-- Opening Marker --
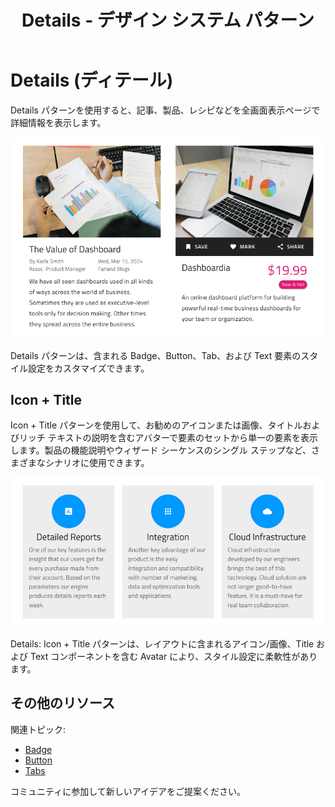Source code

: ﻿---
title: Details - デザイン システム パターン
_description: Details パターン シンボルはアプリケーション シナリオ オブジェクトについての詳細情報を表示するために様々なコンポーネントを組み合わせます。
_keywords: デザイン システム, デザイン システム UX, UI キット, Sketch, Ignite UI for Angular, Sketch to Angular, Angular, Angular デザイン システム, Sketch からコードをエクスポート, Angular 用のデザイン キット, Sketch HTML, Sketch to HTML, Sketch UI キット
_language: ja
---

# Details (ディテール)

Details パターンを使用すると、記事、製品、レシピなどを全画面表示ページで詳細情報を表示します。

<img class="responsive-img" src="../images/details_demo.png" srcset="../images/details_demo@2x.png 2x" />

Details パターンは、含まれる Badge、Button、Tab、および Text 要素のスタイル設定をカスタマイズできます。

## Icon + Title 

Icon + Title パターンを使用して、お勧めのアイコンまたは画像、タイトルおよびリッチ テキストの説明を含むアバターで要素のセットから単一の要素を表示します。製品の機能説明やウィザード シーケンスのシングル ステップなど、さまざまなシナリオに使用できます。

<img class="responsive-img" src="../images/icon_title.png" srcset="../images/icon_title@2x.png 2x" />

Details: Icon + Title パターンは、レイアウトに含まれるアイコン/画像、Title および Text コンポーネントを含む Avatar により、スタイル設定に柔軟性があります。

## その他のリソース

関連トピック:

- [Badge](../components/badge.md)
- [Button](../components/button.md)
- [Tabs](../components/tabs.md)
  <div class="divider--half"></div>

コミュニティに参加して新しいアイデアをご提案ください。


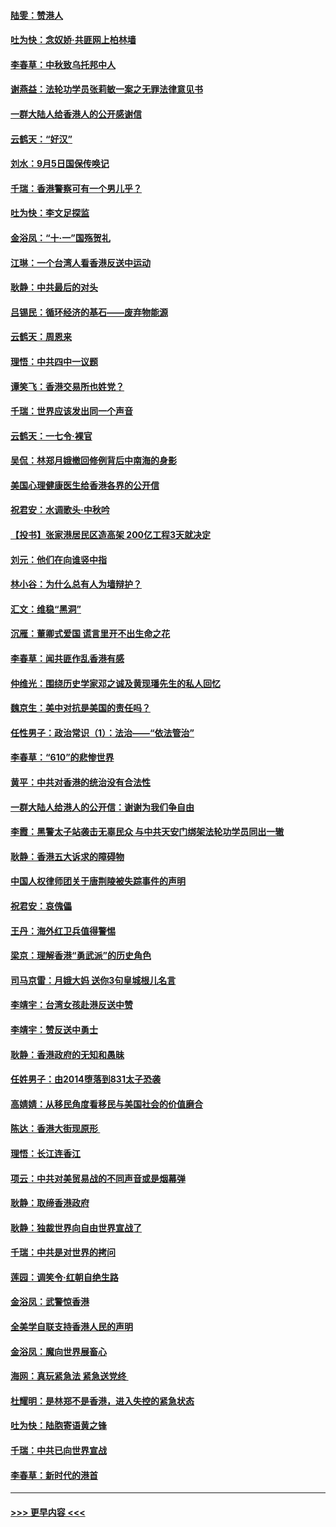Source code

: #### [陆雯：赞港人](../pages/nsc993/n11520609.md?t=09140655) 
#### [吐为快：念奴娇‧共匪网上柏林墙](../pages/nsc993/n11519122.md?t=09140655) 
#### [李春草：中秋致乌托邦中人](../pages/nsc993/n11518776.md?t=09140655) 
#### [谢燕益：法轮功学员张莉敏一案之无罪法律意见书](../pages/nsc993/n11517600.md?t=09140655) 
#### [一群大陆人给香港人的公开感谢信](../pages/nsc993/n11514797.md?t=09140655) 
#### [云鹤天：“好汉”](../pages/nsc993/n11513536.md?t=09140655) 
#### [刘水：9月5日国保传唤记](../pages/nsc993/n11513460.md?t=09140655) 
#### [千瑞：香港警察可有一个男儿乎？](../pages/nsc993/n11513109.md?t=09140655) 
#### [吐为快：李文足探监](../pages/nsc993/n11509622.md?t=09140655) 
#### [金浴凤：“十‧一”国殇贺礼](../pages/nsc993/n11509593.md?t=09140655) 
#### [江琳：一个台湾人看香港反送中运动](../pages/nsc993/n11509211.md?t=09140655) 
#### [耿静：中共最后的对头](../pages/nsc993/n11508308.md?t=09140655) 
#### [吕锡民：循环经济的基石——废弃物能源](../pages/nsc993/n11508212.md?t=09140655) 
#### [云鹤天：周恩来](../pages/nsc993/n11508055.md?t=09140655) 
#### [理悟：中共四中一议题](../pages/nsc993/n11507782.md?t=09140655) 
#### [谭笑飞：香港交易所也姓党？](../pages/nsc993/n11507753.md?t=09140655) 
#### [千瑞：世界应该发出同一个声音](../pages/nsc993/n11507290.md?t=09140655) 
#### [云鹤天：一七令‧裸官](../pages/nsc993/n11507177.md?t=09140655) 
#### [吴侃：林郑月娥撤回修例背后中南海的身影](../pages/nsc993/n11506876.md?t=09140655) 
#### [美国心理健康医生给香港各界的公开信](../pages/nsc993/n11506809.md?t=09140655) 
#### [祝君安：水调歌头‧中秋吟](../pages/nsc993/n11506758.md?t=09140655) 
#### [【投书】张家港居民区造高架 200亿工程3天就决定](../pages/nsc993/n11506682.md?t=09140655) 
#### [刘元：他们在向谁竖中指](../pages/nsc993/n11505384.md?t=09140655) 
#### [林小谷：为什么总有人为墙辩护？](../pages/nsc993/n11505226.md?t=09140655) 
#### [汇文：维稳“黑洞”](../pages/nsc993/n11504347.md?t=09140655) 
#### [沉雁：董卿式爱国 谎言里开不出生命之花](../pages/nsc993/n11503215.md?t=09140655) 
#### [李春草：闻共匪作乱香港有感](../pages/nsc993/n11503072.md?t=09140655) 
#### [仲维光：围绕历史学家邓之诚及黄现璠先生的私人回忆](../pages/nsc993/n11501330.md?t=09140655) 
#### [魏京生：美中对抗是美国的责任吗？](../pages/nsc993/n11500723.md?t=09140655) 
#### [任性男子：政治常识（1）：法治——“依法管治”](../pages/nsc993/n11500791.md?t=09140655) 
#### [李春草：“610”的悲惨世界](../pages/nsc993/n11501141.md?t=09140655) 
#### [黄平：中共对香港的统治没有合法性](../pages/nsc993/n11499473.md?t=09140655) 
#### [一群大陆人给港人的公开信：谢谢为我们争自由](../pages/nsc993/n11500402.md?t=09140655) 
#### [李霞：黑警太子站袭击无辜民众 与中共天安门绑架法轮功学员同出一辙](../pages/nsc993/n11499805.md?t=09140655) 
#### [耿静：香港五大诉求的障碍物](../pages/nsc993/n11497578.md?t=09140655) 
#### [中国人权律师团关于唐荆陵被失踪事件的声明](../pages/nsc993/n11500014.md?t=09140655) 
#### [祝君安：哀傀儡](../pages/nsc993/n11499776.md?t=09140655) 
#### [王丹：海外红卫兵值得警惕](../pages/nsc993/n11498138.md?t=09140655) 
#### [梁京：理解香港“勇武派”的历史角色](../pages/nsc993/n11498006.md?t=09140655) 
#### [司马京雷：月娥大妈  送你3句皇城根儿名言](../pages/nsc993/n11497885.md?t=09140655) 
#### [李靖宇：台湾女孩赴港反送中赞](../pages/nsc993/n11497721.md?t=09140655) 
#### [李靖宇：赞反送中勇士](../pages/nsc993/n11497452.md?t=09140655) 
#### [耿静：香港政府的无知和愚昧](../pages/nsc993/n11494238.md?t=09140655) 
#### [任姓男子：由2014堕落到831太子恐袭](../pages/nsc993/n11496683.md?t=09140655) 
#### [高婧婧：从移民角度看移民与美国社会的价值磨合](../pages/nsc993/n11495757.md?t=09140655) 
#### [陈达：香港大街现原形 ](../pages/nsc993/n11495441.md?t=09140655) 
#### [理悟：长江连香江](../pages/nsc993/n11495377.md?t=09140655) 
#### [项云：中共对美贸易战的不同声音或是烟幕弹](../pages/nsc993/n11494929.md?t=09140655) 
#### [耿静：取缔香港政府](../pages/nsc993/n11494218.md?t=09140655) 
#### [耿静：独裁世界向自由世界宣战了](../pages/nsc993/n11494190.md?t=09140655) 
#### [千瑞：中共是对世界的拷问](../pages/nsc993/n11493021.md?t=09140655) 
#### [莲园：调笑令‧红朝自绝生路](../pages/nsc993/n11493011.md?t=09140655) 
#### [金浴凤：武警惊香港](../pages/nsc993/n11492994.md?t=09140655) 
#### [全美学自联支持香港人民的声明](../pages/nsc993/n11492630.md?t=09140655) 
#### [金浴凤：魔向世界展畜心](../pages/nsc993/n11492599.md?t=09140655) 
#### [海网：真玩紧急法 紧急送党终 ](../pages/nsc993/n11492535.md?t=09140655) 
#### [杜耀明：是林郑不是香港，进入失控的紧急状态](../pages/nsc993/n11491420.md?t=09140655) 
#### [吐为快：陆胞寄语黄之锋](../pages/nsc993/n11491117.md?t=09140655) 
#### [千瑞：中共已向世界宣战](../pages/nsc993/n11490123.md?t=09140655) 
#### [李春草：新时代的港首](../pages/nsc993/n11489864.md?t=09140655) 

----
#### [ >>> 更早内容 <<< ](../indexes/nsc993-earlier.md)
-- Closing Marker --
-- Opening Marker --
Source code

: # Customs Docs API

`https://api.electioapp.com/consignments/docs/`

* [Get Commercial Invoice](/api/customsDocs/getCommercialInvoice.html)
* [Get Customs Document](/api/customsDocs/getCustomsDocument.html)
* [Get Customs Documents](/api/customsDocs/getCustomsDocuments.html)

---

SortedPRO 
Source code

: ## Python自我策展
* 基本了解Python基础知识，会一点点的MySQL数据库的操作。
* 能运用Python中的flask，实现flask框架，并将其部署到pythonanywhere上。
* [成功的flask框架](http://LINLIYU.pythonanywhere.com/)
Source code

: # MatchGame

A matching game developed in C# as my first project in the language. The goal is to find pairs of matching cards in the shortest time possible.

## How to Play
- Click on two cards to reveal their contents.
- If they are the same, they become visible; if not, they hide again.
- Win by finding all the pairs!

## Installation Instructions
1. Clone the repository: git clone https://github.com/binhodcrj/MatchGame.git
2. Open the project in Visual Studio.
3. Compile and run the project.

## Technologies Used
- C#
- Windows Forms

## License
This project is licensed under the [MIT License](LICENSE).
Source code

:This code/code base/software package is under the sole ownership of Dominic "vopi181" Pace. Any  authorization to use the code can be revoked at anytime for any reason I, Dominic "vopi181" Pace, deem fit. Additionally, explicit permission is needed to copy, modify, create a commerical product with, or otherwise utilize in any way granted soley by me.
-- Closing Marker --
◆ What is being asked
Look above for the line holding "#### [吕锡民：循环经济" and the line holding "#### [千瑞：世界应该发". Retype both, and every line between them, word for word and nothing else.

◆ Answer section
#### [吕锡民：循环经济的基石——废弃物能源](../pages/nsc993/n11508212.md?t=09140655) 
#### [云鹤天：周恩来](../pages/nsc993/n11508055.md?t=09140655) 
#### [理悟：中共四中一议题](../pages/nsc993/n11507782.md?t=09140655) 
#### [谭笑飞：香港交易所也姓党？](../pages/nsc993/n11507753.md?t=09140655) 
#### [千瑞：世界应该发出同一个声音](../pages/nsc993/n11507290.md?t=09140655) 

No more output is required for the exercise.